Thread

  1. Sampling-based timing for EXPLAIN ANALYZE

    Lukas Fittl <lukas@fittl.com> — 2023-01-02T11:36:04Z

    Hi,
    
    Since EXPLAIN ANALYZE with TIMING ON still carries noticeable overhead on
    modern hardware (despite time sources being faster), I'd like to propose a
    new setting EXPLAIN ANALYZE, called "TIMING SAMPLING", as compared to
    TIMING ON.
    
    This new timing mode uses a timer on a fixed recurring frequency (e.g. 100
    or 1000 Hz) to gather a sampled timestamp on a predefined schedule, instead
    of getting the time on-demand when InstrStartNode/InstrStopNode is called.
    To implement the timer, we can use the existing timeout infrastructure,
    which is backed by a wall clock timer (ITIMER_REAL).
    
    Conceptually this is inspired by how sampling profilers work (e.g. "perf"),
    but it ties into the existing per-plan node instrumentation done by EXPLAIN
    ANALYZE, and simply provides a lower accuracy version of the total time for
    each plan node.
    
    In EXPLAIN output this is marked as "sampled time", and scaled to the total
    wall clock time (to adjust for the sampling undercounting):
    
    =# EXPLAIN (ANALYZE, BUFFERS, TIMING SAMPLING, SAMPLEFREQ 100) SELECT ...;
                                                                 QUERY PLAN
    
    -------------------------------------------------------------------------------------------------------------------------------------
     HashAggregate  (cost=201747.90..201748.00 rows=10 width=12) (actual
    sampled time=5490.974 rows=9 loops=1)
       ...
       ->  Hash Join  (cost=0.23..199247.90 rows=499999 width=4) (actual
    sampled time=3738.619 rows=9000000 loops=1)
             ...
             ->  Seq Scan on large  (cost=0.00..144247.79 rows=9999979 width=4)
    (actual sampled time=1004.671 rows=10000001 loops=1)
                   ...
             ->  Hash  (cost=0.10..0.10 rows=10 width=4) (actual sampled
    time=0.000 rows=10 loops=1)
                   ...
     Execution Time: 5491.475 ms
    ---
    
    In simple query tests like this on my local machine, this shows a
    consistent benefit over TIMING ON (and behaves close to ANALYZE with TIMING
    OFF), whilst providing a "good enough" accuracy to identify which part of
    the query was problematic.
    
    Attached is a prototype patch for early feedback on the concept, with tests
    and documentation to come in a follow-up.
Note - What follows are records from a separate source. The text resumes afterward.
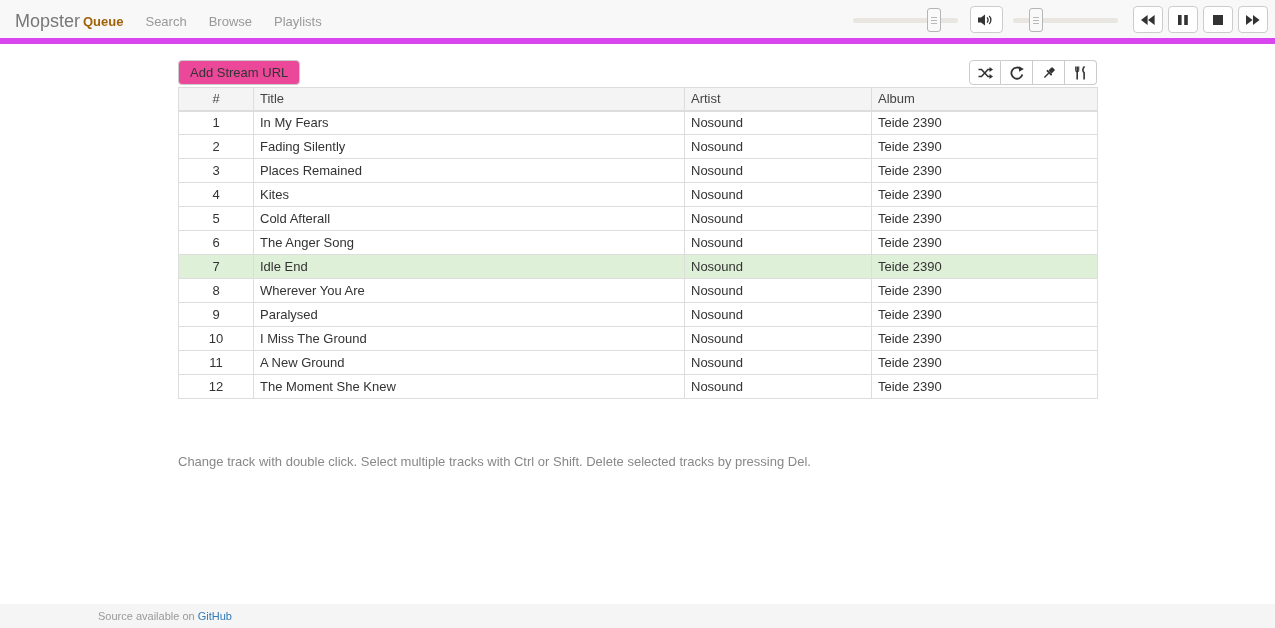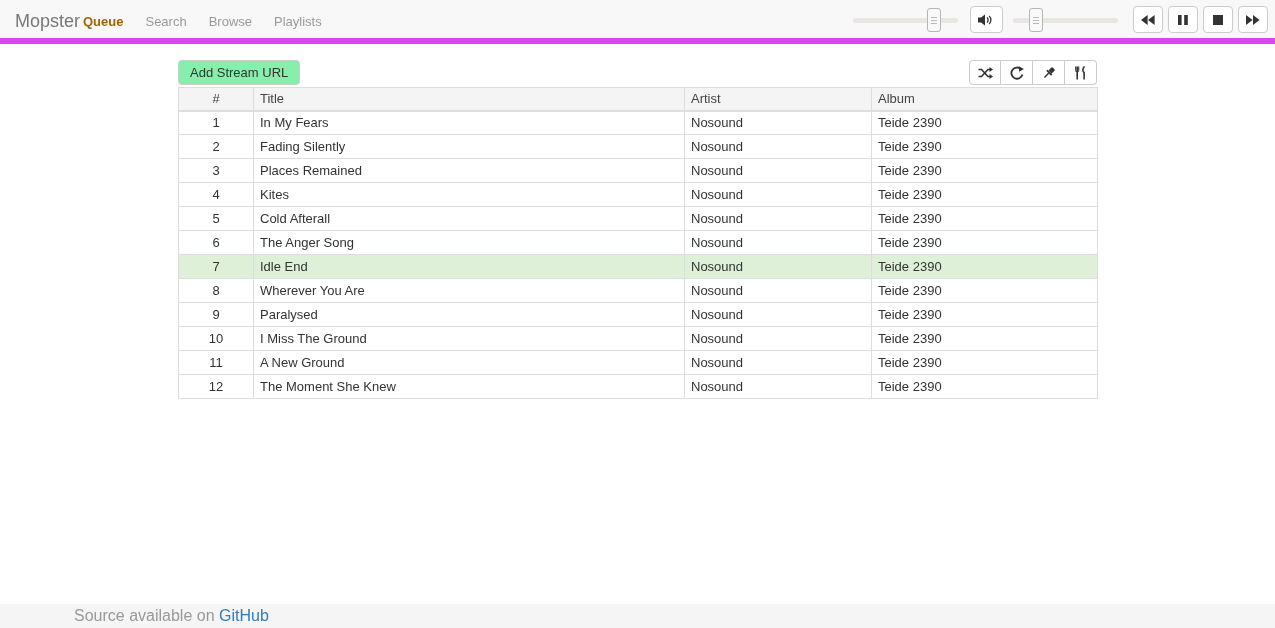--- a/index.html
+++ b/index.html
@@ -26,21 +26,21 @@
   .mute { left:970px; width:33px; }
   .transport1 { left:1133px; width:30px; }
   .transport2 { left:1168px; width:30px; }
   .transport3 { left:1203px; width:30px; }
   .transport4 { left:1238px; width:30px; }
   .vol-slider { left:853px; }
   .pos-slider { left:1013px; }
 
   
   .add-stream-btn { position:absolute; left:178px; top:60px; height:25px; padding:0 11px;
-                    font-size:13px; color:#333; background:#86efac; border:1px solid #ccc;
+                    font-size:13px; color:#333; background:#ec4899; border:1px solid #ccc;
                     border-radius:4px; line-height:23px; cursor:pointer; font-family:inherit; }
   .mode-group { position:absolute; left:969px; top:60px; height:25px; display:flex; }
   .mode-btn { width:32px; height:25px; background:#fff; border:1px solid #ccc; border-left:none;
               display:flex; align-items:center; justify-content:center; cursor:pointer; padding:0; }
   .mode-btn:first-child { border-left:1px solid #ccc; border-radius:4px 0 0 4px; }
   .mode-btn:last-child { border-radius:0 4px 4px 0; }
 
   
   .queue-table { position:absolute; left:178px; top:87px; width:919px;
                  border-collapse:collapse; table-layout:fixed; font-size:13px; color:#333; }
@@ -52,21 +52,21 @@
   .col-title { width:431px; }
   .col-artist { width:187px; }
   .col-album { width:226px; }
   th.col-num, td.cell-num { text-align:center; }
   tr.now-playing td { background:#dff0d8; }
   .queue-table tbody tr { cursor:pointer; }
 
   
   .help-text { position:absolute; left:178px; top:455px; font-size:13px; color:#888; line-height:14px; }
   .footer { position:absolute; left:0; top:604px; width:100%; height:24px; background:#f5f5f5; }
-  .footer-inner { margin-left:74px; line-height:24px; font-size:16px; color:#999; }
+  .footer-inner { margin-left:98px; line-height:24px; font-size:11px; color:#999; }
   .footer-inner a { color:#337ab7; text-decoration:none; cursor:pointer; }
 
   .icon { display:block; }
 </style>
 </head>
 <body>
 
 <div class="screen">
 
   <div class="navbar">
@@ -251,18 +251,19 @@
         <tr>
           <td class="cell-num">12</td>
           <td class="cell-title">The Moment She Knew</td>
           <td class="cell-artist">Nosound</td>
           <td class="cell-album">Teide 2390</td>
         </tr>
 
       </tbody>
   </table>
 
+  <div class="help-text">Change track with double click. Select multiple tracks with Ctrl or Shift. Delete selected tracks by pressing Del.</div>
 
   <div class="footer">
     <div class="footer-inner"><span>Source available on </span><a>GitHub</a></div>
   </div>
 
 </div>
 
 </body></html>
Since the January commitfest is
    still marked as open I'll register it there, but note that my assumption is
    this is *not* Postgres 16 material.
    
    As an open item, note that in the patch the requested sampling frequency is
    not yet passed to parallel workers (it always defaults to 1000 Hz when
    sampling is enabled). Also, note the timing frequency is limited to a
    maximum of 1000 Hz (1ms) due to current limitations of the timeout
    infrastructure.
    
    With thanks to Andres Freund for help on refining the idea, collaborating
    on early code and finding the approach to hook into the timeout API.
    
    Thanks,
    Lukas
    
    -- 
    Lukas Fittl